What the task requires>
Print all records exactly, pictures left out.

═════ Materials provided ═════

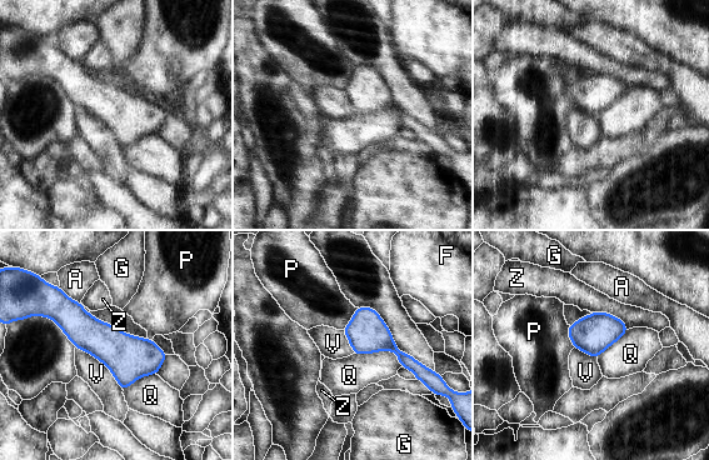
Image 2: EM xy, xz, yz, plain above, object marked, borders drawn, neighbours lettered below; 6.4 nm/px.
skip()
A, F, G, P, Q, V and Z are other cells; runs along (49, 309), (126, 356), (161, 356) in image 2; continuous, no second neuron

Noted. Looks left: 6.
open(3d, 4 µm, (398, 986, 454))
tapers out

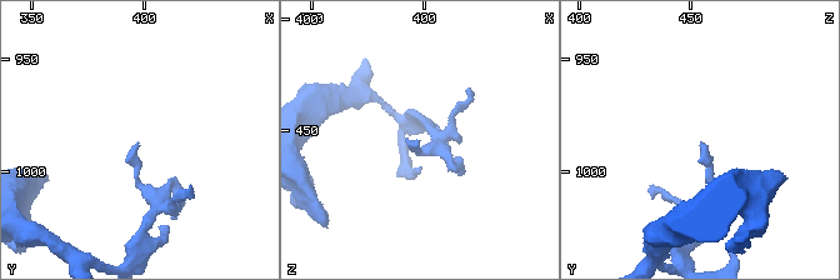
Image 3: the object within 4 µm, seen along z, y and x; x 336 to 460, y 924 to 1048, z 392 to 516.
open(em, xy, step 4, tint, (397, 986, 455))
need the tissue

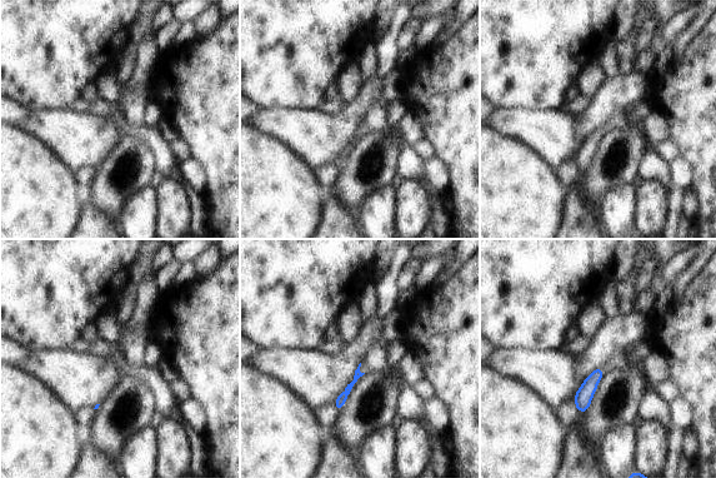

═════

Response area>
Image 2: EM xy, xz, yz, plain above, object marked, borders drawn, neighbours lettered below; 6.4 nm/px.
skip()
A, F, G, P, Q, V and Z are other cells; runs along (49, 309), (126, 356), (161, 356) in image 2; continuous, no second neuron

Noted. Looks left: 6.
open(3d, 4 µm, (398, 986, 454))
tapers out

Image 3: the object within 4 µm, seen along z, y and x; x 336 to 460, y 924 to 1048, z 392 to 516.
open(em, xy, step 4, tint, (397, 986, 455))
need the tissue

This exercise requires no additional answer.